Wenn der P-Wert kleiner als die ausgewählte Signifikanzstufe ist (normalerweise 0.05), dann können wir die Nullhypothese ablehnen und eine alternative Hypothese über das Vorhandensein einer statistisch signifikanten Abhängigkeit annehmen. Im Gegensatz dazu können wir die Nullhypothese nicht ablehnen, wenn der P-Wert größer ist als das Signifikanzniveau, und wir glauben, dass die Ergebnisse keine statistische Signifikanz haben.

Wie kann ich den P-Wert in Excel berechnen, wenn ich eine Regression durchführe

In Excel kann der P-Wert mithilfe der Wahrscheinlichkeitsfunktion berechnet werden. Der Prozess besteht aus mehreren Schritten:

  1. Wählen Sie die Zelle aus, in die Sie den P-Wert einfügen möchten.
  2. Geben Sie die Formel "=WAHRSCHEINLICHKEIT(Test, ERWARTETER WERT, ABLEHNUNG, Testtyp)" ein.
  3. Geben Sie anstelle von "Test" einen Wert für den entsprechenden Regressionsfaktor an.
  4. Geben Sie anstelle von "ERWARTETER WERT" den erwarteten Koeffizientenwert an, wenn er Null ist.
  5. Geben Sie anstelle von "ST_ABWEICHUNG" die Standardabweichung des Regressionsfaktors an.
  6. Geben Sie den Testtyp an, der Ihrer Hypothese entspricht (normalerweise 2 für einen zweiseitigen Test und 1 für einen einseitigen Test).
  7. Drücken Sie die Eingabetaste, um die Formel auszuführen und den P-Wert zu erhalten.

Der resultierende Wert zeigt die Wahrscheinlichkeit an, einen solchen oder extremeren Wert des Regressionsfaktors zu erhalten, vorausgesetzt, die Nullhypothese ist korrekt. Ein niedriger P-Wert zeigt die statistische Signifikanz des Regressionsfaktors an, während ein hoher P-Wert seine Unbedeuttheit anzeigt.

Mit dieser Methode können Sie den P-Wert für jeden Regressionsfaktor in Excel berechnen und deren statistische Signifikanz für Ihre Analyse bestimmen.

Praktische Anwendung des P-Werts in der Regressionsanalyse

Die praktische Anwendung des P-Werts in der Regressionsanalyse ist wie folgt:

2. Auswählen der wichtigsten Variablen: Der P-Wert hilft bei der Auswahl der wichtigsten und aussagekräftigsten unabhängigen Variablen, die in das Regressionsmodell aufgenommen werden sollen.
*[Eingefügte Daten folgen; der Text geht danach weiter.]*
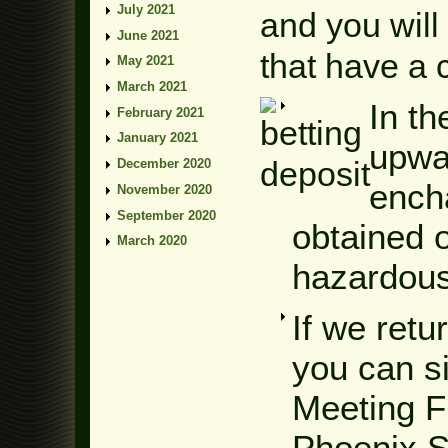
July 2021
and you will
June 2021
that have a 
May 2021
March 2021
In t
February 2021
January 2021
upwa
December 2020
ench
November 2020
September 2020
obtained o
March 2020
hazardous
If we ret
you can s
Meeting F
Phoenix S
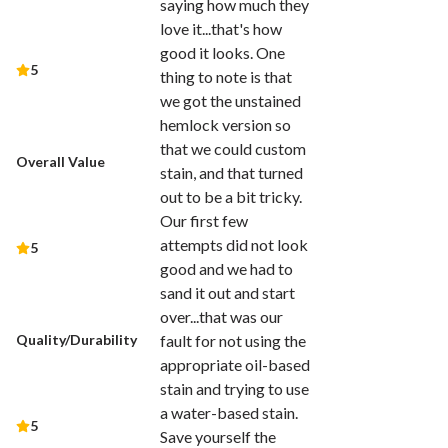
saying how much they
love it...that's how
good it looks. One
5
thing to note is that
we got the unstained
hemlock version so
that we could custom
Overall Value
stain, and that turned
out to be a bit tricky.
Our first few
attempts did not look
5
good and we had to
sand it out and start
over...that was our
Quality/Durability
fault for not using the
appropriate oil-based
stain and trying to use
a water-based stain.
5
Save yourself the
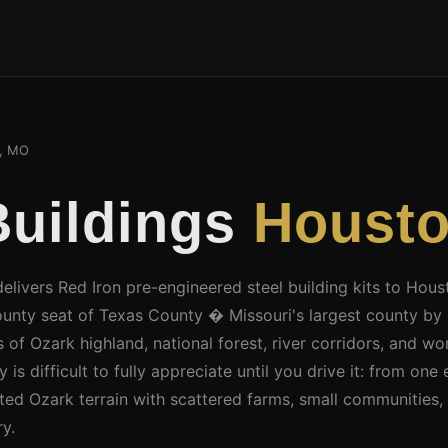
, MO
Buildings
Houst
delivers Red Iron pre-engineered steel building kits to Ho
ounty seat of Texas County � Missouri's largest county by 
 of Ozark highland, national forest, river corridors, and wor
is difficult to fully appreciate until you drive it: from one 
sted Ozark terrain with scattered farms, small communities, 
y.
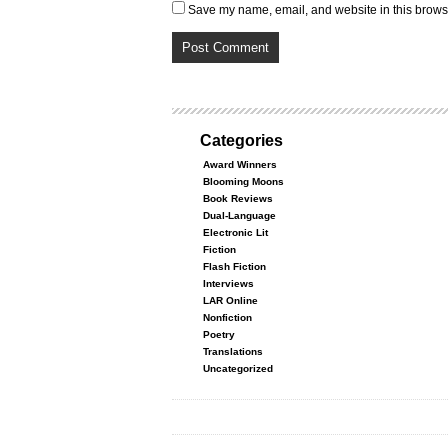
Save my name, email, and website in this browse
Categories
Award Winners
Blooming Moons
Book Reviews
Dual-Language
Electronic Lit
Fiction
Flash Fiction
Interviews
LAR Online
Nonfiction
Poetry
Translations
Uncategorized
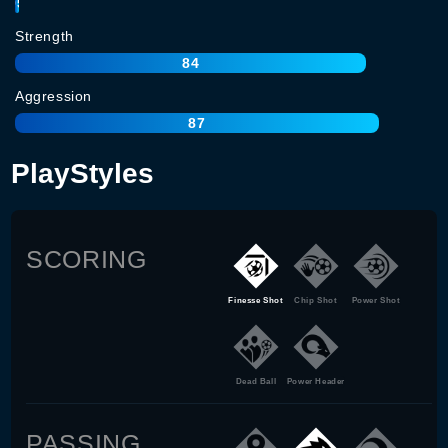
95
Strength
84
Aggression
87
PlayStyles
SCORING
Finesse Shot
Chip Shot
Power Shot
Dead Ball
Power Header
PASSING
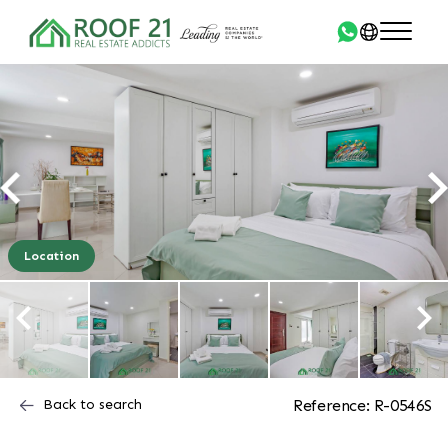
Location
Back to search
Reference: R-0546S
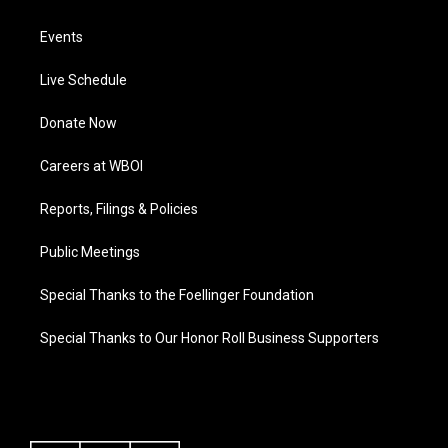
Events
Live Schedule
Donate Now
Careers at WBOI
Reports, Filings & Policies
Public Meetings
Special Thanks to the Foellinger Foundation
Special Thanks to Our Honor Roll Business Supporters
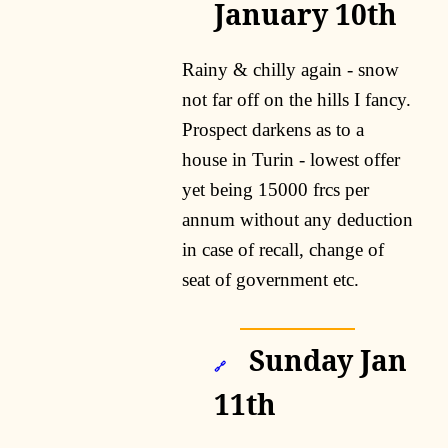
January 10th
Rainy & chilly again - snow
not far off on the hills I fancy.
Prospect darkens as to a
house in Turin - lowest offer
yet being 15000 frcs per
annum without any deduction
in case of recall, change of
seat of government etc.
Sunday Jan
🔗
11th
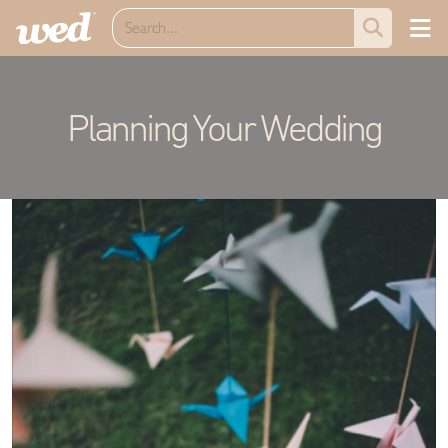
Planning Your Wedding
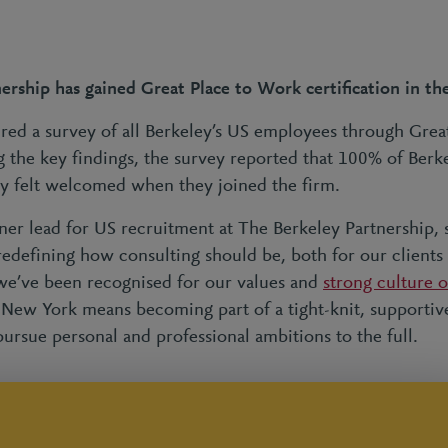
ership has gained Great Place to Work certification in th
red a survey of all Berkeley’s US employees through Grea
 the key findings, the survey reported that 100% of Berk
y felt welcomed when they joined the firm.
tner lead for US recruitment at The Berkeley Partnership, 
redefining how consulting should be, both for our clients
 we’ve been recognised for our values and
strong culture 
n New York means becoming part of a tight-knit, supporti
ursue personal and professional ambitions to the full.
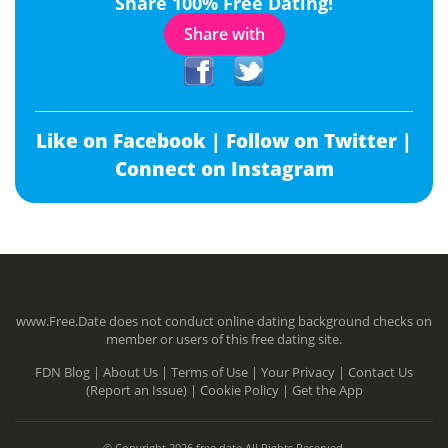
Share 100% Free Dating!
Share with
Like on Facebook |
Follow on Twitter |
Connect on Instagram
www.Free.Date does not conduct online dating background checks on
member or users of this free dating site.
FDN Blog |
About Us |
Terms of Use |
Your Privacy |
Contact Us
(Report an Issue) |
Cookie Policy |
Get the App
© Copyright 2026 free.date All Rights Reserved.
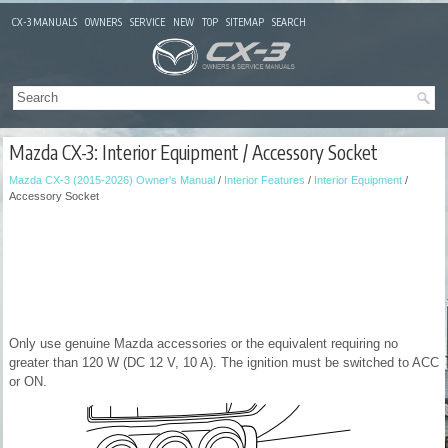
CX-3 MANUALS
OWNERS
SERVICE
NEW
TOP
SITEMAP
SEARCH
Mazda CX-3: Interior Equipment / Accessory Socket
Mazda CX-3 (2015-2026) Owner's Manual
/
Interior Features
/
Interior Equipment
/
Accessory Socket
Only use genuine Mazda accessories or the equivalent requiring no
greater than 120 W (DC 12 V, 10 A). The ignition must be switched to ACC
or ON.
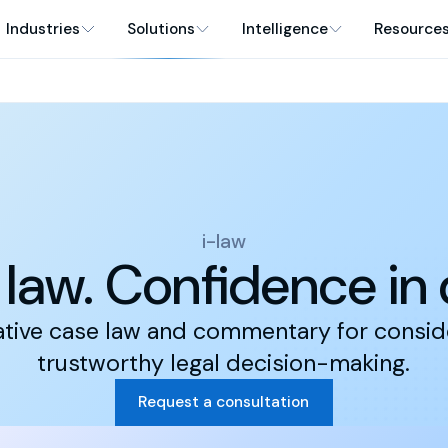
Industries
Solutions
Intelligence
Resource
i-law
n law. Confidence in
ative case law and commentary for consi
trustworthy legal decision-making.
Request a consultation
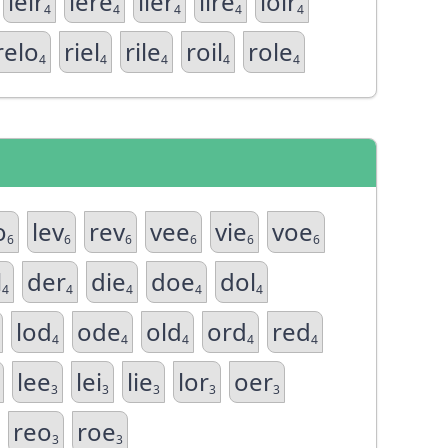
leir
lere
lier
lire
loir
4
4
4
4
4
relo
riel
rile
roil
role
4
4
4
4
4
o
lev
rev
vee
vie
voe
6
6
6
6
6
6
l
der
die
doe
dol
4
4
4
4
4
lod
ode
old
ord
red
4
4
4
4
4
lee
lei
lie
lor
oer
3
3
3
3
3
reo
roe
3
3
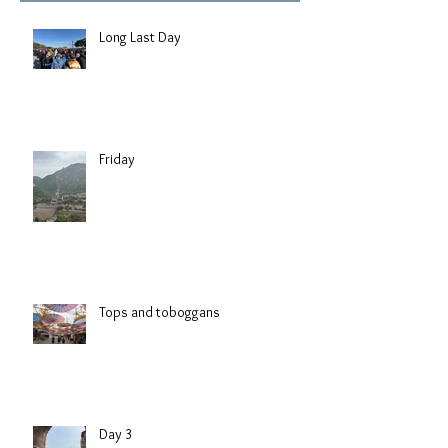
Long Last Day
Friday
Tops and toboggans
Day 3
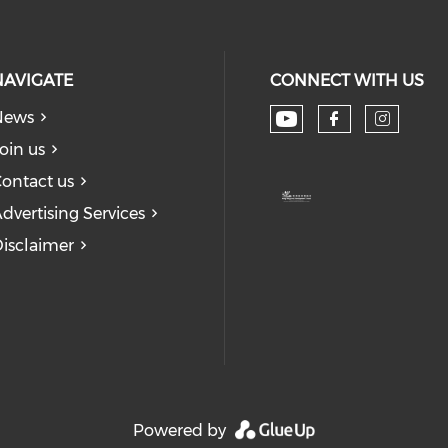
NAVIGATE
CONNECT WITH US
News
Check our soc
Check our
Check
oin us
ontact us
dvertising Services
isclaimer
Powered by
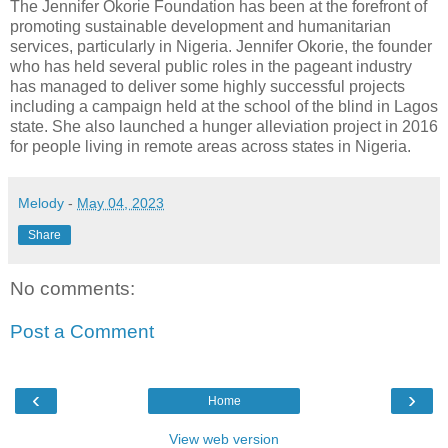
The Jennifer Okorie Foundation has been at the forefront of
promoting sustainable development and humanitarian
services, particularly in Nigeria. Jennifer Okorie, the founder
who has held several public roles in the pageant industry
has managed to deliver some highly successful projects
including a campaign held at the school of the blind in Lagos
state. She also launched a hunger alleviation project in 2016
for people living in remote areas across states in Nigeria.
Melody
-
May 04, 2023
Share
No comments:
Post a Comment
‹
›
Home
View web version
Wenn der P-Wert für den Regressionsfaktor sehr hoch ist (größer als die ausgewählte Signifikanzstufe), können Sie diese Variable als statistisch unbedeutend aus dem Modell ausschließen.

3. Vergleich von Modellen: Mit dem P-Wert können Sie die statistische Signifikanz verschiedener Regressionsmuster vergleichen. Wenn bei zwei Modellen unterschiedliche unabhängige Variablen kleine P-Werte aufweisen, hat das Modell, in dem diese Variablen statistisch signifikant sind, mehr Grund, als erklärender angesehen zu werden.

Es ist wichtig zu beachten, dass der P-Wert ein statistisches Maß ist und nicht als einziges Kriterium für die Entscheidungsfindung verwendet werden sollte. Es sollte in Verbindung mit anderen Indikatoren und dem Kontext der Studie betrachtet werden.